Provided data ::
>>>>

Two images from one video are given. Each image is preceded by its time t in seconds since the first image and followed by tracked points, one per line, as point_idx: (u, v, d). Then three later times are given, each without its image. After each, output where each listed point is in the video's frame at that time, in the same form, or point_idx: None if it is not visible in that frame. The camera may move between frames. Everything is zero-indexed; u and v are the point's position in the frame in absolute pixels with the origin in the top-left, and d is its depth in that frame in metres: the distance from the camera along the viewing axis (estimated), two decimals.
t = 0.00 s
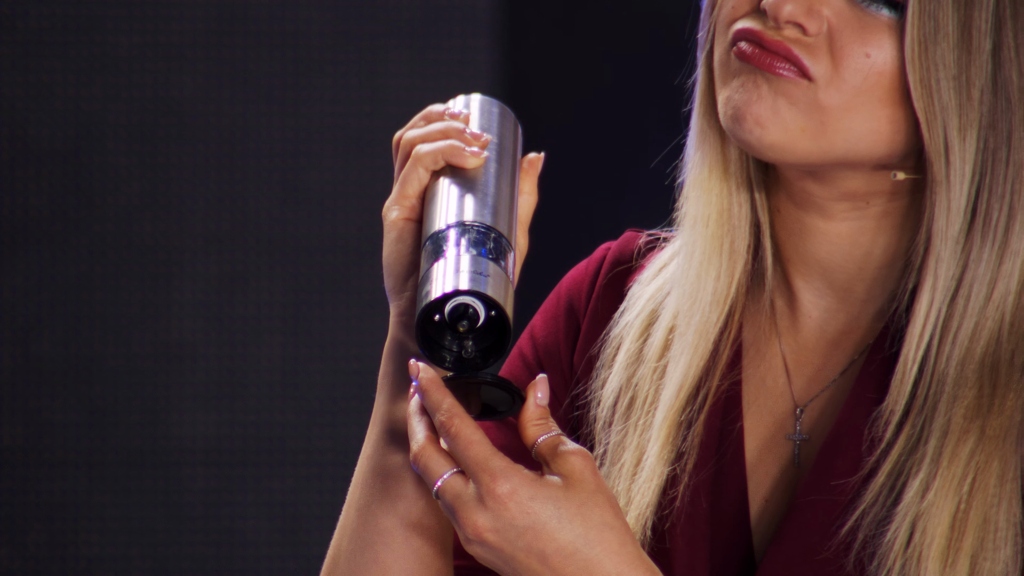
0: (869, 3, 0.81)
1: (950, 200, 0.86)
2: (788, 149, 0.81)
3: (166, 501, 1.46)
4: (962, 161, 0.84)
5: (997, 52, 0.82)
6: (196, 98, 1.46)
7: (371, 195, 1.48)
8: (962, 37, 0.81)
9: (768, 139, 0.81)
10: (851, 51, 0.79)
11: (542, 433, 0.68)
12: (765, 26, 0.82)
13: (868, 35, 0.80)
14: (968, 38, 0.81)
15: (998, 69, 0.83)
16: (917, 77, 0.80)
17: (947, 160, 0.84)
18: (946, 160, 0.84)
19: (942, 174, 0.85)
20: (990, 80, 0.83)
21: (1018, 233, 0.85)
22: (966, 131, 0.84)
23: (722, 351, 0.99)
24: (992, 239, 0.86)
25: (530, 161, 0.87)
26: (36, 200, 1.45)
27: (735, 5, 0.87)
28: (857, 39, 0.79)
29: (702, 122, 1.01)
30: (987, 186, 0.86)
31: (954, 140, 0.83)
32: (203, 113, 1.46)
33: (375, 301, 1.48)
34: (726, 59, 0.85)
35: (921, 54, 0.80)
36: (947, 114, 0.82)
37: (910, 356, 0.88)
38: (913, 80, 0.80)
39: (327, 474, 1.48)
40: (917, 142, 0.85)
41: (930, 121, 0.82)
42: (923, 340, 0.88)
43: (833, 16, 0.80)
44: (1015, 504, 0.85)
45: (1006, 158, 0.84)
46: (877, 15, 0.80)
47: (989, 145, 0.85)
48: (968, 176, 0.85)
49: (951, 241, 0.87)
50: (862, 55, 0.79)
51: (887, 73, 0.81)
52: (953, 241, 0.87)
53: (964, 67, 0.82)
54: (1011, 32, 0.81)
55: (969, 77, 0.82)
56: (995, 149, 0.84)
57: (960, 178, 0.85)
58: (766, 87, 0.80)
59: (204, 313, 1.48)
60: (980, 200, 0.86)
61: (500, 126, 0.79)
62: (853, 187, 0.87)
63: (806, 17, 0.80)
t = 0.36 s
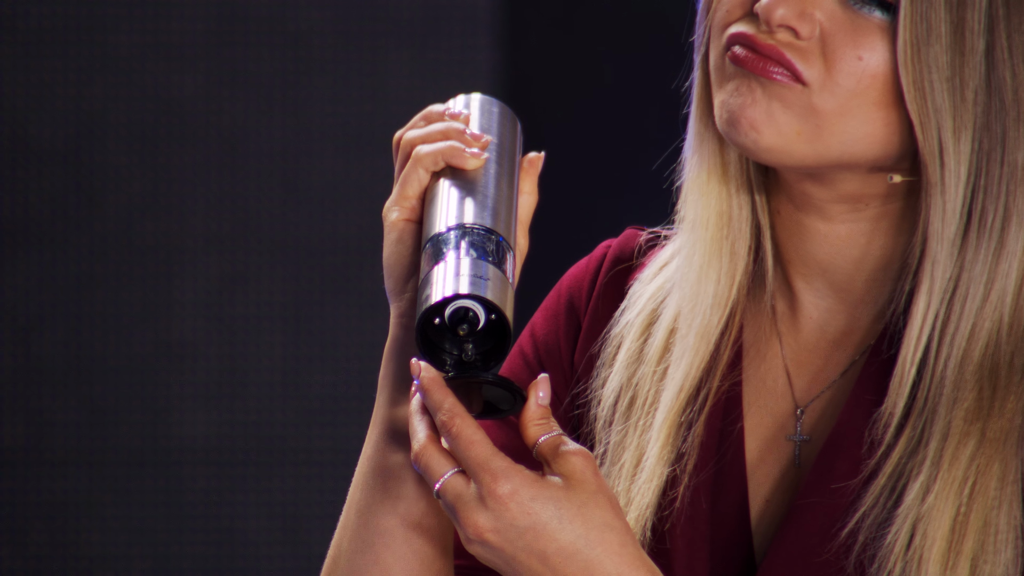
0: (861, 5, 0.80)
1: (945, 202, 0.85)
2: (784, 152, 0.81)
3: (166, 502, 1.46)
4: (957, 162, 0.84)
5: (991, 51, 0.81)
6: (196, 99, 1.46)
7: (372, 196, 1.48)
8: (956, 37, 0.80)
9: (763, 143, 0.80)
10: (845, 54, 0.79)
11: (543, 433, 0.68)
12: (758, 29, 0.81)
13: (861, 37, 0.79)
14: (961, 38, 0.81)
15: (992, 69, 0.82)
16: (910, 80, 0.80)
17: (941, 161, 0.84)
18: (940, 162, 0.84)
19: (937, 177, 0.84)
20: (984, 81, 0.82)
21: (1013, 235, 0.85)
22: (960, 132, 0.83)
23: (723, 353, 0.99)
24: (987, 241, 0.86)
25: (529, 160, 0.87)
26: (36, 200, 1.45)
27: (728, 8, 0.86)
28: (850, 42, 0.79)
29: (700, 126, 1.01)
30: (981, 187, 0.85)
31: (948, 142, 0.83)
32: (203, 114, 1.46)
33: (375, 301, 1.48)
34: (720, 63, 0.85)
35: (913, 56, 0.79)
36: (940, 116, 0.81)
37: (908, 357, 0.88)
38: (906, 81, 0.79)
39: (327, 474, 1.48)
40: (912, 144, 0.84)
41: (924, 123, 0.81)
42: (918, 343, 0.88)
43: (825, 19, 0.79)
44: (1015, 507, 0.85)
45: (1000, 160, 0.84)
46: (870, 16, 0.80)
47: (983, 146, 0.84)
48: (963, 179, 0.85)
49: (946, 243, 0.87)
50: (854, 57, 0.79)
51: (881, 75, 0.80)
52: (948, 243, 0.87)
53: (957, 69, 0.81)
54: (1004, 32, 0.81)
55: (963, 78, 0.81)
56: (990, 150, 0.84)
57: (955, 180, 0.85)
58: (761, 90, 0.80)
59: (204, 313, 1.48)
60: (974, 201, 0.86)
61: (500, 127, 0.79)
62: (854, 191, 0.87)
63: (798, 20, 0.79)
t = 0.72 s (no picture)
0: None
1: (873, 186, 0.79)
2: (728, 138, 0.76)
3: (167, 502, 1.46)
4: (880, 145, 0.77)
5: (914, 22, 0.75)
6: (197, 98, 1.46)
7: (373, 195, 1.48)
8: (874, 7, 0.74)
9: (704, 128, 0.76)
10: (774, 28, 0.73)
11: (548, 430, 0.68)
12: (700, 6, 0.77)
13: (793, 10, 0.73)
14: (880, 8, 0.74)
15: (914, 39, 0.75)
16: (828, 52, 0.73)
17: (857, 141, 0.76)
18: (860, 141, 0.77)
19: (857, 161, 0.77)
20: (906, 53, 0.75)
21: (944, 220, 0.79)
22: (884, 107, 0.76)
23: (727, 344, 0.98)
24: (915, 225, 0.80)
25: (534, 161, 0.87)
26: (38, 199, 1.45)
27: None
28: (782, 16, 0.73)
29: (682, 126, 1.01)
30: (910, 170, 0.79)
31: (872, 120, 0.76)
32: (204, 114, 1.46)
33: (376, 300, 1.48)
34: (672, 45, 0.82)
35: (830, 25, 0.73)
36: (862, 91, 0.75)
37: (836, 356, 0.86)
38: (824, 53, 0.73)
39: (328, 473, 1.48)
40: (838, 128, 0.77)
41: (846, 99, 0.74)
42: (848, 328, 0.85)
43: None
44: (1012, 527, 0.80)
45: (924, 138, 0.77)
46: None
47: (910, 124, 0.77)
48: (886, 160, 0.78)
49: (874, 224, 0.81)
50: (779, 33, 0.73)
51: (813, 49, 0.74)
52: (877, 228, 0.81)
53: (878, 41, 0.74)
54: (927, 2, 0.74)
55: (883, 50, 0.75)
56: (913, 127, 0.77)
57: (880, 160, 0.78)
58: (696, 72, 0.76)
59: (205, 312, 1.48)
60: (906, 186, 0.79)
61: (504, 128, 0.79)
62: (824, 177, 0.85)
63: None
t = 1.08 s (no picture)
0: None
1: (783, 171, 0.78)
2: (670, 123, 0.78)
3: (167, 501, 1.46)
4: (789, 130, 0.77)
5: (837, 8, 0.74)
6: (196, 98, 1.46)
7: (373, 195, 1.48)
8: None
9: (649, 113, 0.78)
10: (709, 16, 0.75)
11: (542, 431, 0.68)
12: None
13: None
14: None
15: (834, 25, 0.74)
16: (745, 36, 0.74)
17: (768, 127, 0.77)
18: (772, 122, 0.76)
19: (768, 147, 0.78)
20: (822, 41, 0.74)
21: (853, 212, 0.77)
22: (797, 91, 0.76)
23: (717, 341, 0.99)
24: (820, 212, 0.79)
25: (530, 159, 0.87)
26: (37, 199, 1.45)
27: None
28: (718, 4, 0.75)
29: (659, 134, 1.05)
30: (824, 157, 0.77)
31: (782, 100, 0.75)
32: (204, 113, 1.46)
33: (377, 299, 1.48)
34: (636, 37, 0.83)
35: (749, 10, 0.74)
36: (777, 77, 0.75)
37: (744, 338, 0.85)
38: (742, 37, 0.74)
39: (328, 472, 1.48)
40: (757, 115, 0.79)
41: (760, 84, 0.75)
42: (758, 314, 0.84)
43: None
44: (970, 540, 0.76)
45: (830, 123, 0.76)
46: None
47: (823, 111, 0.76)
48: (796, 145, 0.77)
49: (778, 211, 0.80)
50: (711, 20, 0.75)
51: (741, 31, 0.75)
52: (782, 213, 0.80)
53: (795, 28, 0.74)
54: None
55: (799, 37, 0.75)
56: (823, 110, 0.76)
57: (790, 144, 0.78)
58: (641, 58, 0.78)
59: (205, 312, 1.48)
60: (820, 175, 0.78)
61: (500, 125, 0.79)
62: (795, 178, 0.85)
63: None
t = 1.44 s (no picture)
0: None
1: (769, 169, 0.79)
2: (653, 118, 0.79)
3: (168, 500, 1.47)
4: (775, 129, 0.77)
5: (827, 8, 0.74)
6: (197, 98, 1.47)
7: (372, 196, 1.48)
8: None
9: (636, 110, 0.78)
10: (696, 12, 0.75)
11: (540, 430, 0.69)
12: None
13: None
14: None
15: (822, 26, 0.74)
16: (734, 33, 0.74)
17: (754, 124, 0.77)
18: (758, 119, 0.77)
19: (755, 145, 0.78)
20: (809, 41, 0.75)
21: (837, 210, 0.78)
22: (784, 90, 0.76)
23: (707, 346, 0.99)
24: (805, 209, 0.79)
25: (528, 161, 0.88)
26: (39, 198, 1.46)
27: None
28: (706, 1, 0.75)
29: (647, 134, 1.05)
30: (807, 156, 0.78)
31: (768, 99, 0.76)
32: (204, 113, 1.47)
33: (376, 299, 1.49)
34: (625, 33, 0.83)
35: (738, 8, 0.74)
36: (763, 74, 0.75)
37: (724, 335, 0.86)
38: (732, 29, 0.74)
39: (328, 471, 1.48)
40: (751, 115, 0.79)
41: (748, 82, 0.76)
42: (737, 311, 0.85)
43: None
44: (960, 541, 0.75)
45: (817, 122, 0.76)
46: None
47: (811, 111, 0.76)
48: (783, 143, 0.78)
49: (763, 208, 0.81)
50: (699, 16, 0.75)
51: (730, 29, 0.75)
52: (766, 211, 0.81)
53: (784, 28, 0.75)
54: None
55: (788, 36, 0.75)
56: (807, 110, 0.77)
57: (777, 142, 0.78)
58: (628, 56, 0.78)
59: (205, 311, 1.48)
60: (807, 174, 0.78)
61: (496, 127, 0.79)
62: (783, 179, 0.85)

<<<<

Transcribe each line of the data above, unaltered, from the one where "5: (997, 52, 0.82)" appears to the one where "19: (942, 174, 0.85)" appears, inclusive of both.

5: (997, 52, 0.82)
6: (196, 98, 1.46)
7: (371, 195, 1.48)
8: (962, 37, 0.81)
9: (768, 139, 0.81)
10: (851, 51, 0.79)
11: (542, 433, 0.68)
12: (765, 26, 0.82)
13: (868, 35, 0.80)
14: (968, 38, 0.81)
15: (998, 69, 0.83)
16: (917, 77, 0.80)
17: (947, 160, 0.84)
18: (946, 160, 0.84)
19: (942, 174, 0.85)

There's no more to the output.